Here, then, is set forth that point of view which constitutes the present era, a veritable magnetic pole towards which swings the compass of our initiatives, of all our initiatives.
Let us come to the point. What, in view of the purity and supreme clarity of this new state of thought, are our present architectural forms? Do we concern ourselves with this gleaming liberty of disinterestedness, of courage and poetry? Alas, how timid we are, how firmly we are chained, like slaves. The past has ensnared us, whereas its law is to cry to us, "carry on–why don’t you progress and move forward?" We are cowardly and timorous, lazy and without imagination.
Cowardly, timorous, lazy and without imagination, because, now and invariably, we want our new houses to resemble the old. What a poverty of creative ability!
Meanwhile the means are at hand; science, mathematics, industry, organization.
We still permit our houses to lie close to a damp and unhealthy ground. We are still discussing whether or not our houses are to have roofs, while roof gardens bring health, joy, and an upheaval of plan replete with magnificent liberties. We are still building our houses of stone, with massive walls, while light and slender cars are speeding at sixty miles an hour through snows or under the tropical sun. We are still employing masons and carpenters on the job, to work in rain or snow, or fair weather, while factories could turn out to perfection that which we accept poorly executed.
And so forth and so on.
Here, now, are my conclusions. In what way are we to allow so many innovations? How are we to select these forms still unknown in the building of houses? How are we to arrange them in such a manner as will bring us anew before an architectural phenomenon as will make us feel once more the vigorous delights of architecture?

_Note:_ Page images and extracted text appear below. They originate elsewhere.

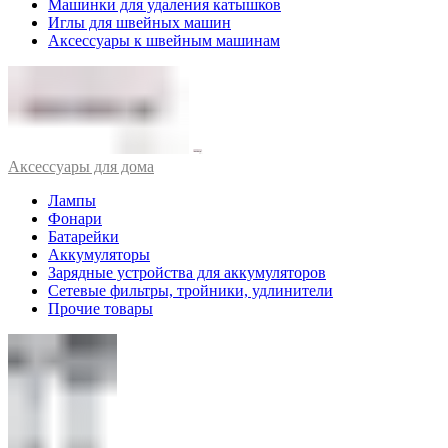
Машинки для удаления катышков
Иглы для швейных машин
Аксессуары к швейным машинам
Аксессуары для дома
Лампы
Фонари
Батарейки
Аккумуляторы
Зарядные устройства для аккумуляторов
Сетевые фильтры, тройники, удлинители
Прочие товары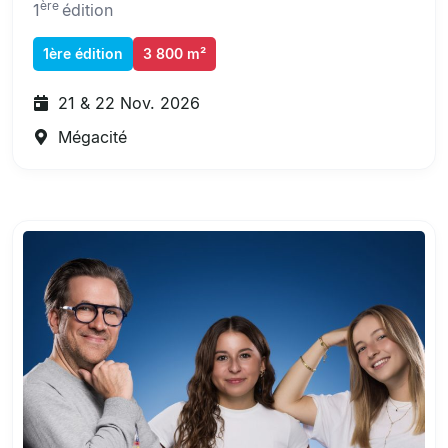
ère
1
édition
1ère édition
3 800 m²
21 & 22 Nov. 2026
Mégacité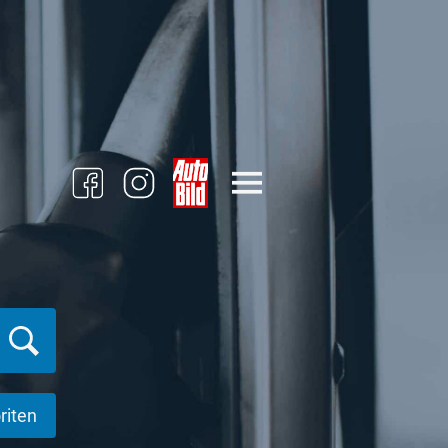
riten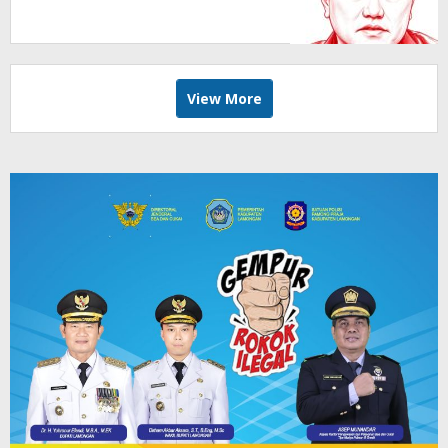
View More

A state of new enthusiasm exists; a system of thought has been wrought by a hundred years of investigation and acquired results. We have a line of conduct. Instinctively our choice tends towards such constructive systems, towards such materials as possess forces capable of feeding our enthusiasm. In us moderns the new feelings, an instinct, control actions which are in harmony with each other.
The harmony of former centuries is in confusion. The effect continues but the cause has been swept aside by the mechanical revolution. The mechanical revolution is a new cause–immense phenomenon in the history of mankind. Where are the new effects?

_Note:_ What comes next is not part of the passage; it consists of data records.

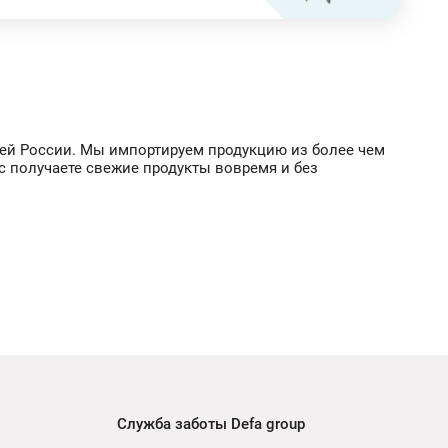
всей России. Мы импортируем продукцию из более чем
с получаете свежие продукты вовремя и без
Служба заботы Defa group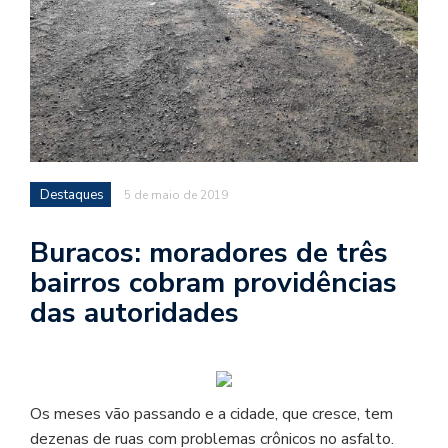
Destaques
5 de maio de 2019
Buracos: moradores de três
bairros cobram providências
das autoridades
Os meses vão passando e a cidade, que cresce, tem
dezenas de ruas com problemas crônicos no asfalto.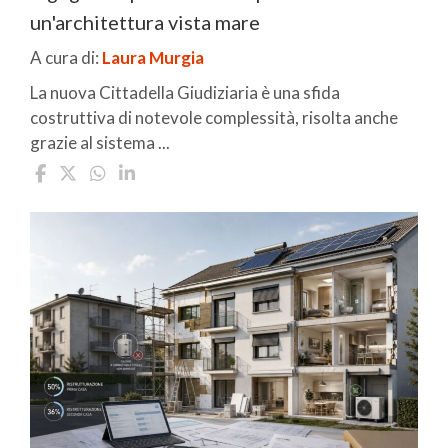
un'architettura vista mare
A cura di:
Laura Murgia
La nuova Cittadella Giudiziaria è una sfida
costruttiva di notevole complessità, risolta anche
grazie al sistema ...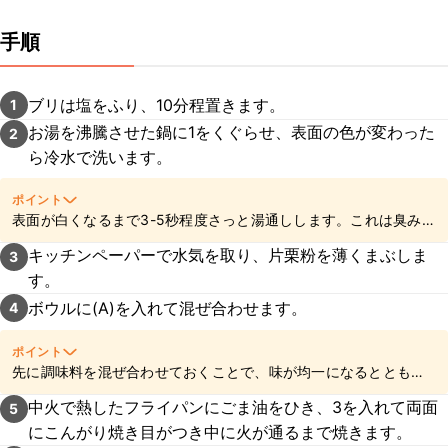
手順
ブリは塩をふり、10分程置きます。
1
お湯を沸騰させた鍋に1をくぐらせ、表面の色が変わった
2
ら冷水で洗います。
ポイント
表面が白くなるまで3-5秒程度さっと湯通しします。これは臭みを
和らげ、風味よく仕上げる効果があります。お湯の温度が高すぎ
キッチンペーパーで水気を取り、片栗粉を薄くまぶしま
3
ると皮が破れたり身が固くなる原因になるのでご注意ください。
す。
ボウルに(A)を入れて混ぜ合わせます。
4
ポイント
先に調味料を混ぜ合わせておくことで、味が均一になるととも
に、一個ずつ調味料を入れることによる焦げ付きなどを防ぐこと
中火で熱したフライパンにごま油をひき、3を入れて両面
5
ができます。
にこんがり焼き目がつき中に火が通るまで焼きます。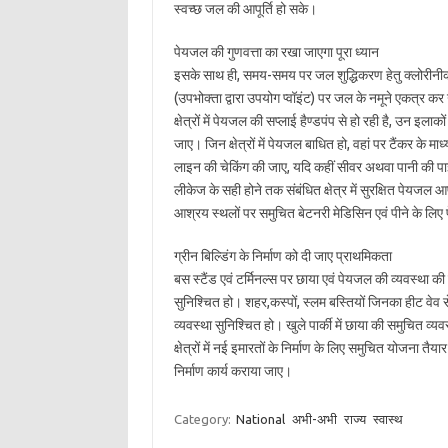
स्वच्छ जल की आपूर्ति हो सके।
पेयजल की गुणवत्ता का रखा जाएगा पूरा ध्यान
इसके साथ ही, समय-समय पर जल शुद्धिकरण हेतु क्लोरीनीक
(उपभोक्ता द्वारा उपयोग प्वॉइंट) पर जल के नमूने एकत्
क्षेत्रों में पेयजल की सप्लाई हैण्डपंप से हो रही है, उन इ
जाए। जिन क्षेत्रों में पेयजल बाधित हो, वहां पर टैंकर के 
लाइन की चेकिंग की जाए, यदि कहीं सीवर अथवा पानी की पा
लीकेज के सही होने तक संबंधित क्षेत्र में सुरक्षित पेयजल 
आश्रय स्थलों पर समुचित बेटनरी मेडिसिन एवं पीने के लि
ग्रीन बिल्डिंग के निर्माण को दी जाए प्राथमिकता
बस स्टैंड एवं टर्मिनल्स पर छाया एवं पेयजल की व्यवस्था की 
सुनिश्चित हो। शहर,कस्पों, स्लम बस्तियों जिनका हीट वेव स
व्यवस्था सुनिश्चित हो। खुले पार्की में छाया की समुचित 
क्षेत्रों में नई इमारतों के निर्माण के लिए समुचित योजना त
निर्माण कार्य कराया जाए।
Category:
National
अभी-अभी
राज्य
स्वास्थ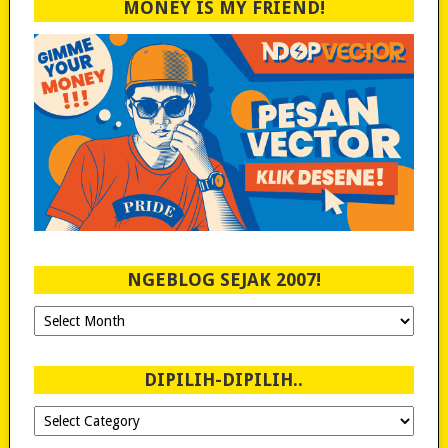
MONEY IS MY FRIEND!
NGEBLOG SEJAK 2007!
Ngeblog
Sejak
2007!
DIPILIH-DIPILIH..
Dipilih-
dipilih..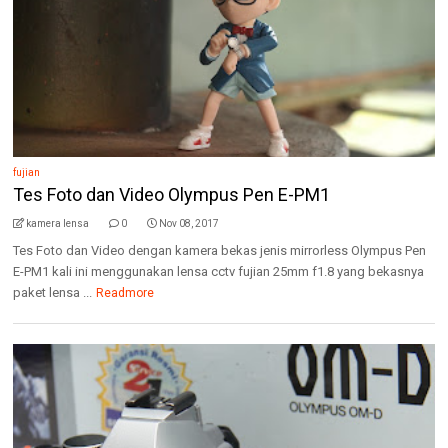
fujian
Tes Foto dan Video Olympus Pen E-PM1
kamera lensa
0
Nov 08, 2017
Tes Foto dan Video dengan kamera bekas jenis mirrorless Olympus Pen
E-PM1 kali ini menggunakan lensa cctv fujian 25mm f1.8 yang bekasnya
paket lensa ...
Readmore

Let us be led by this enthusiasm which animates us. Industrialization, standardization, mass production, all are magnificent implements; let us use these implements.
I wish to give you the basis of my reasoning: I am certain that that which at this moment appears most revolutionary in contemporary architectural creations, be it in France, Germany, Russia, or elsewhere,–all that is still nothing more than the old aspect caught in the quicksands of the past. It is my opinion that as yet we have seen nothing new, done nothing new.

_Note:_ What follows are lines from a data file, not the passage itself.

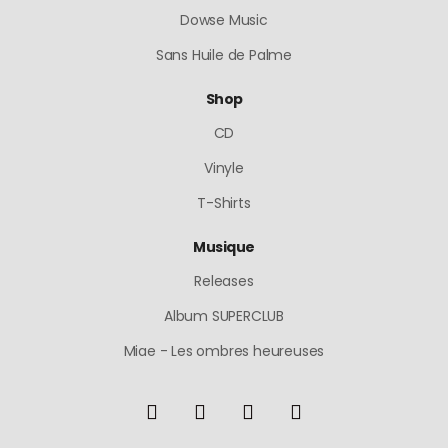
Dowse Music
Sans Huile de Palme
Shop
CD
Vinyle
T-Shirts
Musique
Releases
Album SUPERCLUB
Miae - Les ombres heureuses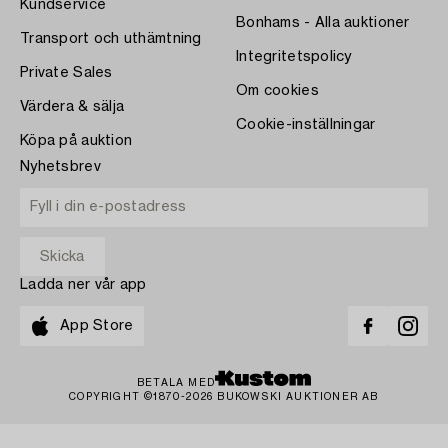
Kundservice
Bonhams - Alla auktioner
Transport och uthämtning
Integritetspolicy
Private Sales
Om cookies
Värdera & sälja
Cookie-inställningar
Köpa på auktion
Nyhetsbrev
Ladda ner vår app
App Store
BETALA MED
COPYRIGHT ©1870-2026 BUKOWSKI AUKTIONER AB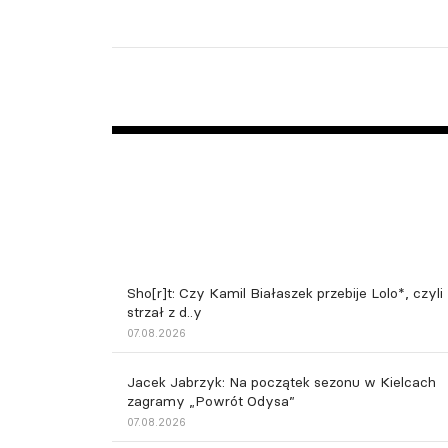
Sho[r]t: Czy Kamil Białaszek przebije Lolo*, czyli
strzał z d..y
07.08.2026
Jacek Jabrzyk: Na początek sezonu w Kielcach
zagramy „Powrót Odysa”
07.08.2026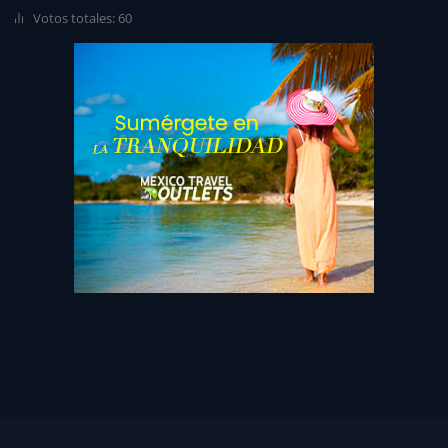
Votos totales: 60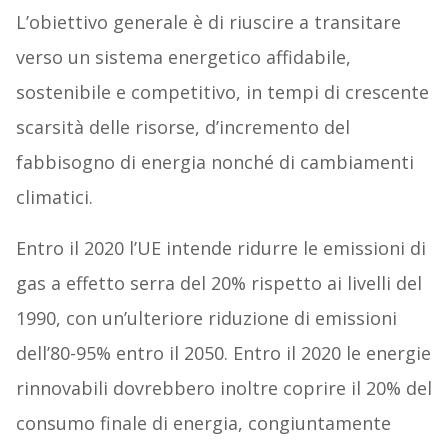
L’obiettivo generale è di riuscire a transitare
verso un sistema energetico affidabile,
sostenibile e competitivo, in tempi di crescente
scarsità delle risorse, d’incremento del
fabbisogno di energia nonché di cambiamenti
climatici.
Entro il 2020 l’UE intende ridurre le emissioni di
gas a effetto serra del 20% rispetto ai livelli del
1990, con un’ulteriore riduzione di emissioni
dell’80-95% entro il 2050. Entro il 2020 le energie
rinnovabili dovrebbero inoltre coprire il 20% del
consumo finale di energia, congiuntamente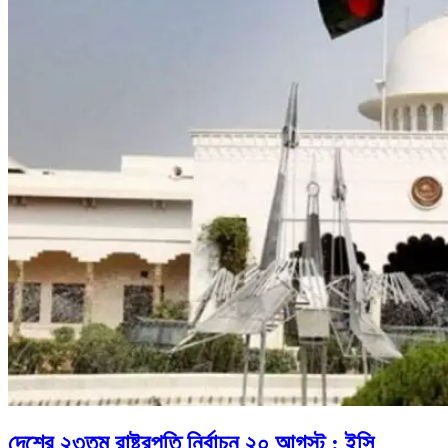
দেশের ২৩তম রাষ্ট্রপতি নির্বাচন ২০ আগস্ট : ইসি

That which will come in architecture will survive only when an urbanism, brought face to face with the present social upheaval, will have created cities of which we have as yet not even an idea, of which we have not yet even considered the possibility.
Such is the progress on the one hand (and it is gigantic by comparison with the means at the disposal of the builders of the Romanesque period, or that of Louis XIV) and on the other hand the architects of the contemporary epoch daring at last to state a problem, and to announce the answer, and thus to give to the world an architectural system which is the resultant of the spirit of an era.
The line of action exists–the modern system of thinking.
The Americans, however, are the people who, having done most for progress, remain for the most part timidly chained to dead traditions.
On the other hand, their willingness to progress further strikes me as boundless. And that is a force which, soon, will swing the balance.